De gauche à droite : Francis et Laurent
Dans l’ombre, le service technique communal veille chaque jour à maintenir les routes, les trottoirs et les espaces publics de la commune en bon état. Au volant de leurs engins, ils parcourent inlassablement les 28 villages de Léglise, assurant ainsi la sécurité et le confort des citoyens lors de leurs déplacements. Pour cette édition, nous avons interrogé, Francis et Laurent, ouvriers du service technique. Ils nous dévoilent les facettes d’un métier essentiel, rythmé par les saisons et les exigences du terrain.
Deux parcours, une même mission : la propreté de la commune
Aujourd’hui collègues, Francis et Laurent viennent pourtant d’horizons bien différents. Francis, originaire d’Assenois, entame sa sixième année au sein du service technique. « Avant de rejoindre la commune, j’ai travaillé comme ouvrier mineur puis comme poseur de voies au chemin de fer ». Une fois arrivé au service technique, il s’est spécialisé dans l’entretien des abords de nos routes.
Laurent, quant à lui, a rejoint l’équipe en juin 2025 : « J’ai travaillé 25 ans chez Delisalades. J’ai commencé comme chauffeur puis comme responsable logistique, avec une dizaine de personnes sous ma direction », explique-t-il. L’opportunité d’un poste de chauffeur à la commune s’est présentée comme une évidence pour poursuivre sa carrière de chauffeur tout en se déchargeant du management. Il est aujourd’hui aux commandes de la balayeuse communale.
L’épareuse et la balayeuse
Le travail des deux collègues est rythmé par les saisons et les spécificités de leurs machines.

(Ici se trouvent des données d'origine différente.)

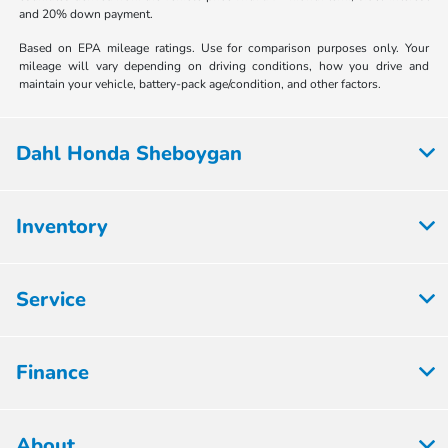
and 20% down payment.
Based on EPA mileage ratings. Use for comparison purposes only. Your
mileage will vary depending on driving conditions, how you drive and
maintain your vehicle, battery-pack age/condition, and other factors.
Dahl Honda Sheboygan
Inventory
Service
Finance
About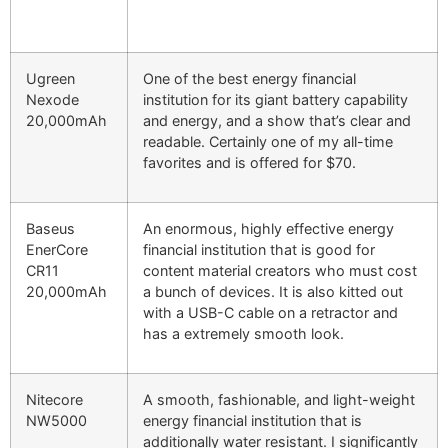
Ugreen
One of the best energy financial
Nexode
institution for its giant battery capability
20,000mAh
and energy, and a show that’s clear and
readable. Certainly one of my all-time
favorites and is offered for $70.
Baseus
An enormous, highly effective energy
EnerCore
financial institution that is good for
CR11
content material creators who must cost
20,000mAh
a bunch of devices. It is also kitted out
with a USB-C cable on a retractor and
has a extremely smooth look.
Nitecore
A smooth, fashionable, and light-weight
NW5000
energy financial institution that is
additionally water resistant. I significantly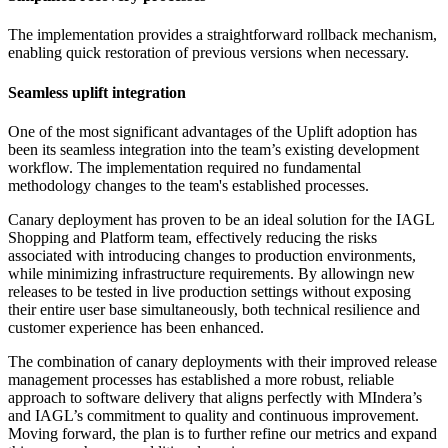
The implementation provides a straightforward rollback mechanism,
enabling quick restoration of previous versions when necessary.
Seamless uplift integration
One of the most significant advantages of the Uplift adoption has
been its seamless integration into the team’s existing development
workflow. The implementation required no fundamental
methodology changes to the team's established processes.
Canary deployment has proven to be an ideal solution for the IAGL
Shopping and Platform team, effectively reducing the risks
associated with introducing changes to production environments,
while minimizing infrastructure requirements. By allowingn new
releases to be tested in live production settings without exposing
their entire user base simultaneously, both technical resilience and
customer experience has been enhanced.
The combination of canary deployments with their improved release
management processes has established a more robust, reliable
approach to software delivery that aligns perfectly with MIndera’s
and IAGL’s commitment to quality and continuous improvement.
Moving forward, the plan is to further refine our metrics and expand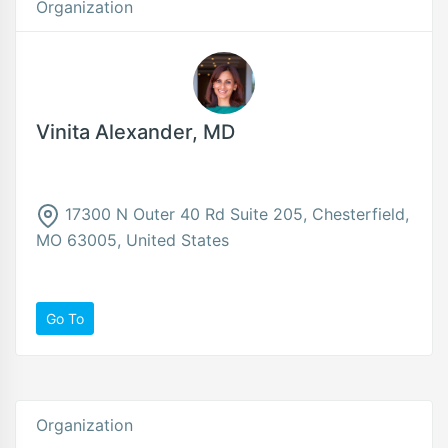
Organization
Vinita Alexander, MD
17300 N Outer 40 Rd Suite 205, Chesterfield,
MO 63005, United States
Go To
Organization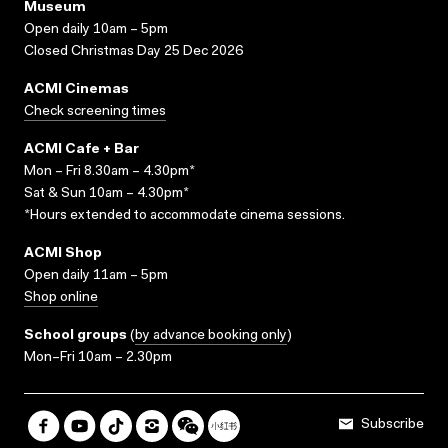
Museum
Open daily 10am – 5pm
Closed Christmas Day 25 Dec 2026
ACMI Cinemas
Check screening times
ACMI Cafe + Bar
Mon – Fri 8.30am – 4.30pm*
Sat & Sun 10am – 4.30pm*
*Hours extended to accommodate cinema sessions.
ACMI Shop
Open daily 11am – 5pm
Shop online
School groups
(
by advance booking only
)
Mon–Fri 10am – 2.30pm
Subscribe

Pour Francis, l’outil quotidien est l’épareuse, cet impressionnant bras débroussailleur monté sur tracteur. Sa mission principale : le fauchage des accotements et la taille des haies le long des voiries, assurant une bonne visibilité aux automobilistes. Une tâche colossale quand on sait que la commune compte plus de 500 km de routes à entretenir. « Le fauchage, c’est de mai à septembre. Sur l’année, on fait trois passages. Il y a quand même plus de 500 km de voiries à gérer, donc ça prend du temps », précise-t-il.

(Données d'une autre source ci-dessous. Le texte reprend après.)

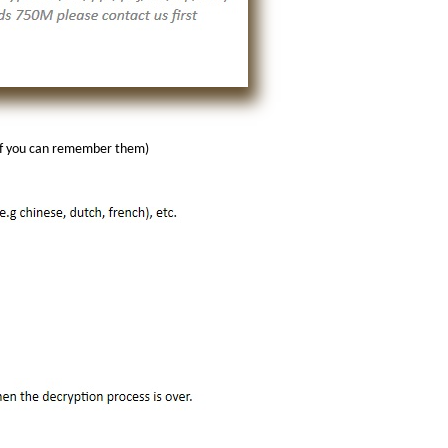
(if you can remember them)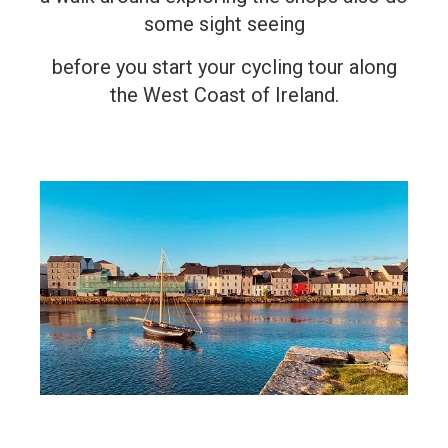
some sight seeing
before you start your cycling tour along
the West Coast of Ireland.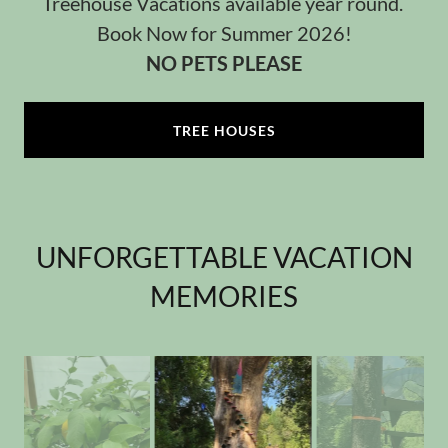
Treehouse Vacations available year round.
Book Now for Summer 2026!
NO PETS PLEASE
TREE HOUSES
UNFORGETTABLE VACATION
MEMORIES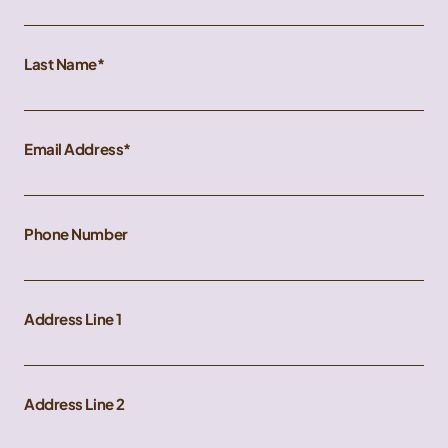
Last Name
Email Address
Phone Number
Address Line 1
Address Line 2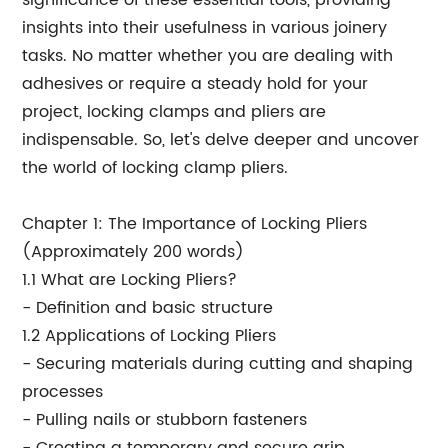
significance of these essential tools, providing
insights into their usefulness in various joinery
tasks. No matter whether you are dealing with
adhesives or require a steady hold for your
project, locking clamps and pliers are
indispensable. So, let's delve deeper and uncover
the world of locking clamp pliers.
Chapter 1: The Importance of Locking Pliers
(Approximately 200 words)
1.1 What are Locking Pliers?
- Definition and basic structure
1.2 Applications of Locking Pliers
- Securing materials during cutting and shaping
processes
- Pulling nails or stubborn fasteners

De son côté, Laurent sillonne les rues au volant de la balayeuse. Son objectif : nettoyer les caniveaux et les avaloirs de façon mécanique, ou encore manuellement, et ce, toute l’année. Un travail minutieux qui demande patience et précision : « Quand c’est vraiment bien sale, je roule à un peu moins d’un kilomètre à l’heure. Un village comme Louftémont, il me faut pas loin de quinze jours pour le faire entièrement ». L’objectif est de réaliser deux passages complets par an sur toute la commune, tant que la météo le permet, car la seule contrainte de la machine est le gel.
Ce qui plaît particulièrement aux deux agents, c’est l’autonomie dont ils jouissent. Ils organisent eux-mêmes leurs tournées, en tenant compte des priorités et des demandes ponctuelles.

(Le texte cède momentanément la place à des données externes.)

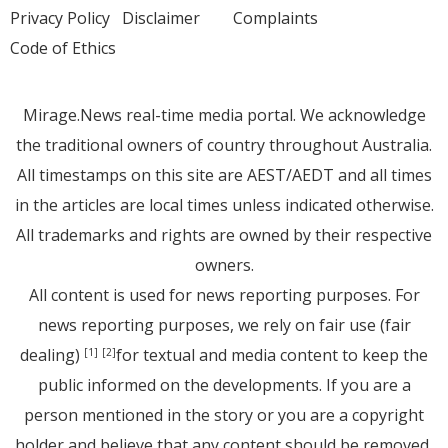
Privacy Policy
Disclaimer
Complaints
Code of Ethics
Mirage.News real-time media portal. We acknowledge
the traditional owners of country throughout Australia.
All timestamps on this site are AEST/AEDT and all times
in the articles are local times unless indicated otherwise.
All trademarks and rights are owned by their respective
owners.
All content is used for news reporting purposes. For
news reporting purposes, we rely on fair use (fair
dealing)
for textual and media content to keep the
[1]
[2]
public informed on the developments. If you are a
person mentioned in the story or you are a copyright
holder and believe that any content should be removed,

Entre autonomie et polyvalence
Hors saison ou en cas de besoin, la polyvalence est de mise. Francis donne un coup de main en tant qu’homme à tout faire auprès de ses collègues, tandis que Laurent assiste les forestiers dans l’abattage, l’élagage, etc. Ils effectuent aussi des réparations ou des entretiens de signalisations avec leurs collègues. « Ce qui me plaît dans mon nouveau métier : le fait de devoir maîtriser différents outils et machines, le fait de travailler pour le bien-être des citoyens, et de constater leur reconnaissance envers notre travail, l’esprit d’équipe, important pour effectuer notre travail de façon efficace et dans la bonne humeur. », souligne Laurent. En hiver, tous deux participent également, avec d’autres agents, au déneigement et au salage des routes, prêts à intervenir de jour comme de nuit.
Un appel au civisme pour faciliter leur travail
Si nos ouvriers mettent tout en œuvre pour garder la commune propre et sûre, un petit geste des citoyens pourrait considérablement contribuer à la propreté de nos rues. Laurent rappelle une règle souvent oubliée : « Le citoyen doit maintenir le bon état de propreté des trottoirs, des accotements et des filets d’eau devant chez lui. Si ça, c’était déjà fait, ce serait un gain de temps énorme pour nous ». Un petit geste qui, multiplié à l’échelle de la commune, ferait une grande différence.
Le travail de nos agents est indispensable à la qualité de notre cadre de vie. La prochaine fois que vous croiserez l’épareuse ou la balayeuse sur les routes de la commune, un petit signe de main sera une belle marque de reconnaissance pour Francis, Laurent et l’ensemble de leurs collègues.